> _Document_:
++++++++++

50

Regular expressions are powerful tool in programmer's arsenal, but - there are some cases when they are not a best choice, or even outright harmful.

Simple example #1 is parsing HTML with regexp - a known road to numerous bugs. Probably, this also attributes to parsing in general.

But, are there other clearly no-go areas for regular expressions ?


p.s.: "The question you're asking appears subjective and is likely to be closed." - thus, I want to emphasize, that i am interested in examples where usage of regexps is known to cause problems.

c69
  • 1,358
  • 1
  • 12
  • 19
  • 9
    Parsing HTML with regexp is not just "a known road to numerous bugs". It is actually *impossible*. – Kramii Oct 09 '11 at 09:13
  • 19
    Not only is it impossible, it also leads to [madness and eternal damnation](http://stackoverflow.com/questions/1732348/regex-match-open-tags-except-xhtml-self-contained-tags/1732454#1732454) – Martin Wickman Oct 09 '11 at 09:45
  • Are you talking about *regular expressions* or *regexps*? Those two are completely different things! Also, *if* you are talking about *regexps*, then, well, there is no such thing as *regexps*, there are dozens of incompatible, only superficially related things with widely varying expressivity and computational power, all called *regexps*, but you need to specify which particular thing you are talking about. – Jörg W Mittag Oct 09 '11 at 10:55
  • 3
    @Jörg: Regexp is just an abbreviation for regular expression. – Joren Oct 09 '11 at 11:04
  • 1
    @Joren: The *word* "regexp" is a portmanteau of "regular expression", but they denote two completely different things. *Regular expressions* are a precisely defined, very simple, very elegant mathematical concept. *Regexps* are neither precisely defined, nor simple, nor elegant. *Regular expressions* can only parse regular languages (in fact, that's pretty much the *definition* of "regular language"), *regexps* can -- depending on the flavor -- parse much more. E.g., Ruby 1.9 Regexps can parse many (mabe all?) context-free languages as well. – Jörg W Mittag Oct 09 '11 at 11:17
  • 3
    @Jörg: It is very much true that there is a massive difference between regular expressions in mathematics and their implementations in software libraries. It is also true that most regular expression libraries have extensions that place them far beyond accepting merely regular languages, and that calling them regular expressions is not always so appropriate. I agree with you that there are two different concepts. But they have the same name; regexp is still just an abbreviation, not a term in itself. Plenty of this examples on this site of using the full term for the software libraries. – Joren Oct 09 '11 at 11:34
  • 2
    @Jörg - these are semantics. While it may be a good idea to call these patterns in different names (if only to avoid the "regular expressions are for regular languages" fallacy), "regexp"/"regular expressions" is not a very good attempt, and only leads to additional confusion. – Kobi Oct 09 '11 at 11:41
  • Is this question asking for a list? – Cyclops Oct 09 '11 at 14:46
  • @Cyclops, yes, list is ok. But if you can pick a single criterion - that would be even better than long list ;) speaking of such a criterion, i think, Mateo hit the right spot. Yet, there are still "other" cases, when its not feasible to use Regexps. – c69 Oct 09 '11 at 14:55
  • 1
    Actually, [attacking bits of HTML with regexes is easy and worthwhile](http://stackoverflow.com/a/4234491/471272). It’s trying to parse an entire web page with a single regex that’s ridiculous. But there is no reason in the world why not to use a regex on a string like `"foo bar"`. The parrots don’t know what they’re squawking about. – tchrist Mar 04 '12 at 23:30

5 Answers5

60

Don't use regular expressions:

  • When there are parsers.

++++++++++

> _Data provided_:

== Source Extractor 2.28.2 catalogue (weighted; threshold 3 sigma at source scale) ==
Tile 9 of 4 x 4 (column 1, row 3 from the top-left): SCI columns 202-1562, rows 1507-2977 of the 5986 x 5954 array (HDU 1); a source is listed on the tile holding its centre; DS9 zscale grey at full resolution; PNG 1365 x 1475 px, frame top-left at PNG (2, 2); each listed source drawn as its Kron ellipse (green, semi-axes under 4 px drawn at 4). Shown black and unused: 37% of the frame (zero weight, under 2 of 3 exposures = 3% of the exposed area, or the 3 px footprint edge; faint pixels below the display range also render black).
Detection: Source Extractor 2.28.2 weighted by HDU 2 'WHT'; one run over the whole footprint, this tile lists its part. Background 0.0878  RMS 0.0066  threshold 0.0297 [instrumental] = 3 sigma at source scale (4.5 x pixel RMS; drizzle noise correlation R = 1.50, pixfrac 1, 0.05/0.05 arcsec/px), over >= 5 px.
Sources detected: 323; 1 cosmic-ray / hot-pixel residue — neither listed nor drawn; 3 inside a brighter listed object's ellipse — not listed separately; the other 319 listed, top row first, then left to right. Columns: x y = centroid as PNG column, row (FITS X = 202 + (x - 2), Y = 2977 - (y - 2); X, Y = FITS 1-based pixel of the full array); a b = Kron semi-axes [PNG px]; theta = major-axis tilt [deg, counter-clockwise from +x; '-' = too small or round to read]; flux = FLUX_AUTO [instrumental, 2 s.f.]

++++++++++

> _Jobs_:
**A.** Can you write out, word for word, the passage of the regular expressions thread from "Regular expressions are powerful" to "parsing in general."?
**B.** How would the regular expressions thread go on? Continue it from its last line.

> _Outputs_:
**A.**
Regular expressions are powerful tool in programmer's arsenal, but - there are some cases when they are not a best choice, or even outright harmful.

Simple example #1 is parsing HTML with regexp - a known road to numerous bugs. Probably, this also attributes to parsing in general.

**B.**
This doesn't limit to HTML. A simple valid XML cannot be reasonably parsed with a regular expression, even if you know the schema and you know it will never change.

Don't try, for example, parse C# source code. Parse it instead, to get a meaningful tree structure or the tokens.

  • More generally, when you have better tools to do your job.

What if you must search for a letter, both small and capital? If you love regular expressions, you'll use them. But isn't it easier/faster/readable to use two searches, one after another? Chances are in most languages you'll achieve better performance and make your code more readable.

For example the sample code in Ingo's answer is a good example when you must not use regular expressions. Just search for foo, then for bar.

  • When parsing human writing.

A good example is an obscenity filter. Not only it is a bad idea in general to implement it, but you may be tempted to do it using regular expressions, and you'll do it wrong. There are plenty of ways an human can write a word, a number, a sentence and will be understood by another human, but not your regular expression. So instead of catching real obscenity, your regular expression will spend her time hurting other users.

  • When validating some types of data.

For example, don't validate an e-mail address through a regular expression. In most cases, you'll do it wrong. In a rare case, you'll do it right and finish with a 6 343 characters length coding horror.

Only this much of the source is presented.